__TASK REQUIREMENTS__
In your copy of the records, include every word exactly and no pictures.

[DATA EXTRACT Boundary: Start]

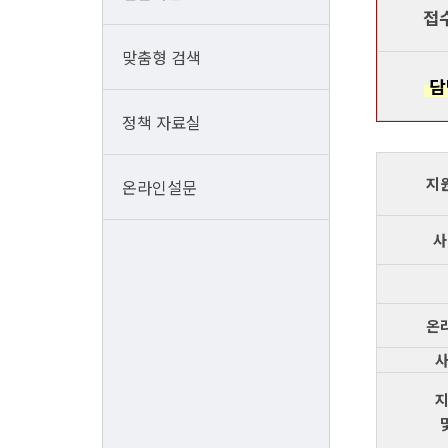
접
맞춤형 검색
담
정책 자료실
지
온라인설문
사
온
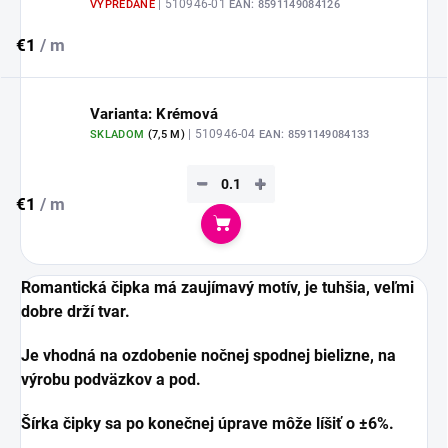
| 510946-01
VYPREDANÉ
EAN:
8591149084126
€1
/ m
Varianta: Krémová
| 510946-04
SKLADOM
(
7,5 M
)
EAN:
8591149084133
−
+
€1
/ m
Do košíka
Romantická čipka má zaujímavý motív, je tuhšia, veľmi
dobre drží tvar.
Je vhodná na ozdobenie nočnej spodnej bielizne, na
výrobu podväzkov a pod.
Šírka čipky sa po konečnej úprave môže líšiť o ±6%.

[DATA EXTRACT Boundary: End]

__RESULT OF THIS EXERCISE__
접
맞춤형 검색
담
정책 자료실
지
온라인설문
사
온
| 510946-01
VYPREDANÉ
EAN:
8591149084126
€1
/ m
Varianta: Krémová
| 510946-04
SKLADOM
(
7,5 M
)
EAN:
8591149084133
−
+
€1
/ m
Do košíka
Romantická čipka má zaujímavý motív, je tuhšia, veľmi
dobre drží tvar.
Je vhodná na ozdobenie nočnej spodnej bielizne, na
výrobu podväzkov a pod.
Šírka čipky sa po konečnej úprave môže líšiť o ±6%.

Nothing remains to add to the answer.